▶ _What you are asked to do_
An exact copy is needed of the lines from the one that contains "42: (709, 285, 2.55)" through the final line of the data below, with pictures left out.

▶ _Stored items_
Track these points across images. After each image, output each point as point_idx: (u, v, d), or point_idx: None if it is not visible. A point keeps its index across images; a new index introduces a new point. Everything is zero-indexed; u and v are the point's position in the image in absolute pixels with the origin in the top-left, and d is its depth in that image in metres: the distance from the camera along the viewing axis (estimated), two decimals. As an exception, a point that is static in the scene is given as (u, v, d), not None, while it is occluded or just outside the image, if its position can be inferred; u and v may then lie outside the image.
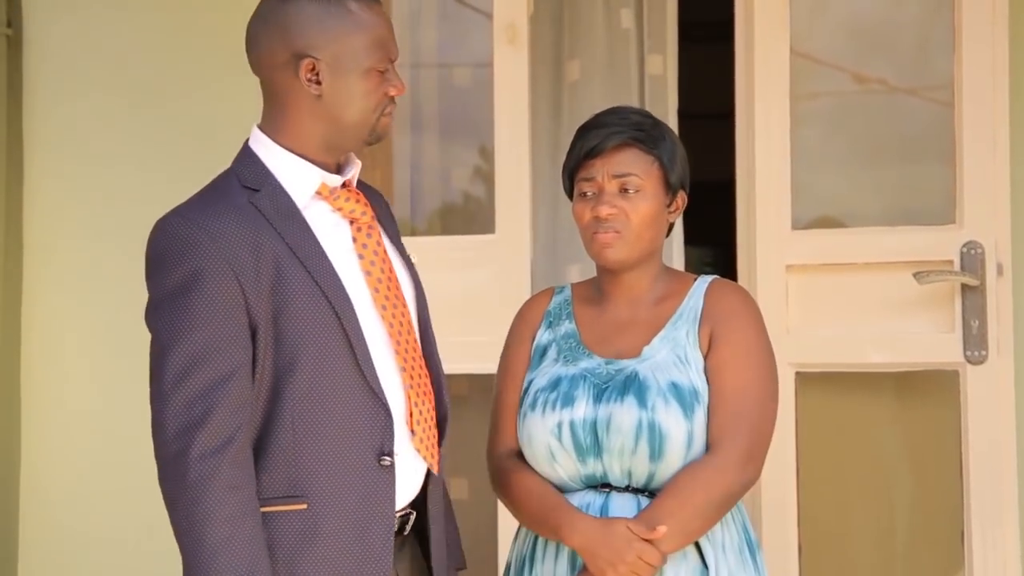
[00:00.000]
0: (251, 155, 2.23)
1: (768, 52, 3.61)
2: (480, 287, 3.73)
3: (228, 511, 2.05)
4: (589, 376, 2.48)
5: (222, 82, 3.94)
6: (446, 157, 4.25)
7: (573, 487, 2.47)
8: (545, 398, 2.48)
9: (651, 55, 3.98)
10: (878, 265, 3.53)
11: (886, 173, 3.83)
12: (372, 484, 2.17)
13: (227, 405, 2.07)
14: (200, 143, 3.95)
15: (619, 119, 2.53)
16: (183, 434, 2.05)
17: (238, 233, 2.11)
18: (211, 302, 2.07)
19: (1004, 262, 3.43)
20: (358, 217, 2.26)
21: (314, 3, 2.18)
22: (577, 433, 2.44)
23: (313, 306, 2.14)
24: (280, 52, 2.19)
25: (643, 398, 2.41)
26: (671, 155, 2.53)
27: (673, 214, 2.56)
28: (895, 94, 3.88)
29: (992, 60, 3.44)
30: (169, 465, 2.07)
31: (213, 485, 2.04)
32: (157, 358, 2.10)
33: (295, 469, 2.13)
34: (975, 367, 3.43)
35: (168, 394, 2.07)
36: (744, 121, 3.67)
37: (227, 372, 2.07)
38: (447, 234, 4.22)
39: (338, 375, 2.15)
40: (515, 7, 3.74)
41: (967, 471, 3.43)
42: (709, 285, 2.55)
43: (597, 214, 2.48)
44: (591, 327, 2.56)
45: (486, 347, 3.68)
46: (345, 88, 2.19)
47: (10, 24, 4.06)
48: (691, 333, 2.48)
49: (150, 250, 2.15)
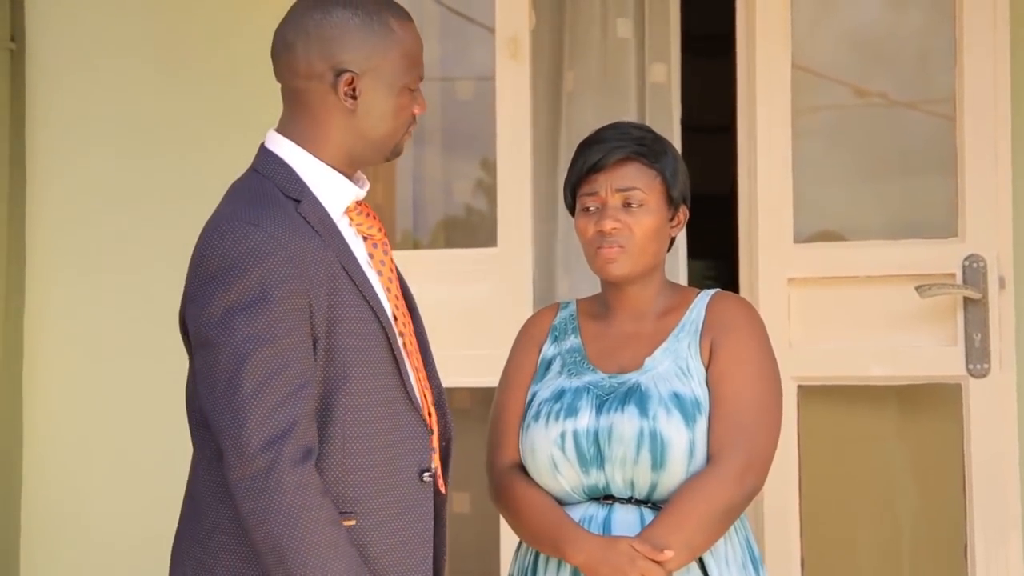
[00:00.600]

▶ _Answer space_
42: (709, 285, 2.55)
43: (597, 214, 2.48)
44: (591, 327, 2.56)
45: (486, 347, 3.68)
46: (345, 88, 2.19)
47: (10, 24, 4.06)
48: (691, 333, 2.48)
49: (150, 250, 2.15)
[00:00.600]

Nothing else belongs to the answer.